> Task details: The data below should be transcribed in full, with no picture included.

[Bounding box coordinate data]

----

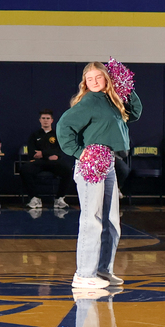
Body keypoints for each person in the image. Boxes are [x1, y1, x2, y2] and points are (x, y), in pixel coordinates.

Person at [57, 62, 142, 290]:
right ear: (84, 82)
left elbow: (134, 113)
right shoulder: (89, 101)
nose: (94, 81)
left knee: (111, 221)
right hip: (91, 163)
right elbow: (63, 126)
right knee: (91, 218)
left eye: (98, 77)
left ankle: (103, 269)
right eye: (89, 78)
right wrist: (79, 152)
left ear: (107, 78)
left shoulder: (111, 101)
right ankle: (84, 274)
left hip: (110, 162)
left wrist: (126, 87)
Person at [21, 109, 71, 210]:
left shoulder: (57, 135)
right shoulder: (35, 135)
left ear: (52, 120)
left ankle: (59, 199)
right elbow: (32, 152)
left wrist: (43, 153)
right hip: (38, 163)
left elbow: (59, 152)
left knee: (67, 170)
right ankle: (35, 198)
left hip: (54, 163)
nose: (45, 120)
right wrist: (48, 155)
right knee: (24, 170)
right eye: (43, 118)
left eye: (48, 118)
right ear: (40, 120)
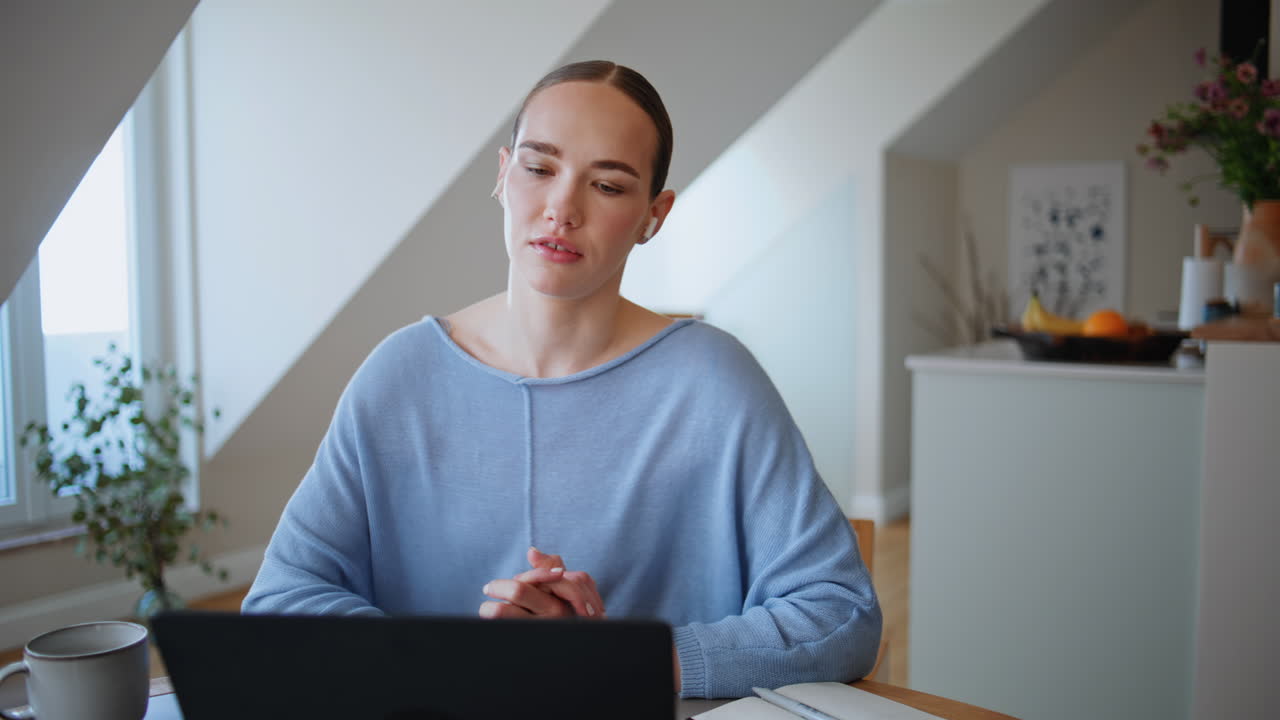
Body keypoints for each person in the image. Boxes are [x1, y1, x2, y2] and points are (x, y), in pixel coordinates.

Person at [242, 60, 881, 699]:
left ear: (653, 216)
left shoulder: (717, 383)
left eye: (607, 185)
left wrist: (619, 659)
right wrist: (450, 659)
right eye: (539, 168)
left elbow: (841, 615)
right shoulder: (398, 376)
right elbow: (278, 601)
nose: (560, 209)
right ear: (502, 174)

----

> Solution:
Body keypoints for each person in the image. Boxes are [x1, y1, x2, y2] and points are (x, y), in pixel coordinates.

Person at [57, 62, 142, 290]:
right ear: (84, 82)
left elbow: (134, 113)
right shoulder: (89, 101)
nose: (94, 81)
left knee: (111, 221)
right hip: (91, 163)
right elbow: (63, 126)
right knee: (91, 218)
left eye: (98, 77)
left ankle: (103, 269)
right eye: (89, 78)
right wrist: (79, 152)
left ear: (107, 78)
left shoulder: (111, 101)
right ankle: (84, 274)
left hip: (110, 162)
left wrist: (126, 87)
Person at [21, 109, 71, 210]:
left shoulder: (57, 135)
right shoulder: (35, 135)
left ear: (52, 120)
left ankle: (59, 199)
right elbow: (32, 152)
left wrist: (43, 153)
right hip: (38, 163)
left elbow: (59, 152)
left knee: (67, 170)
right ankle: (35, 198)
left hip: (54, 163)
nose: (45, 120)
right wrist: (48, 155)
right knee: (24, 170)
right eye: (43, 118)
left eye: (48, 118)
right ear: (40, 120)
Body keypoints for each person in the image. Boxes are [x1, y1, x2, y2] and points are (x, y), in pixel coordinates.

Person at [242, 60, 881, 699]:
left ear: (653, 216)
left shoulder: (717, 383)
left eye: (607, 185)
left wrist: (619, 659)
right wrist: (450, 659)
right eye: (539, 168)
left elbow: (841, 615)
right shoulder: (398, 376)
right elbow: (278, 601)
nose: (560, 209)
right ear: (502, 174)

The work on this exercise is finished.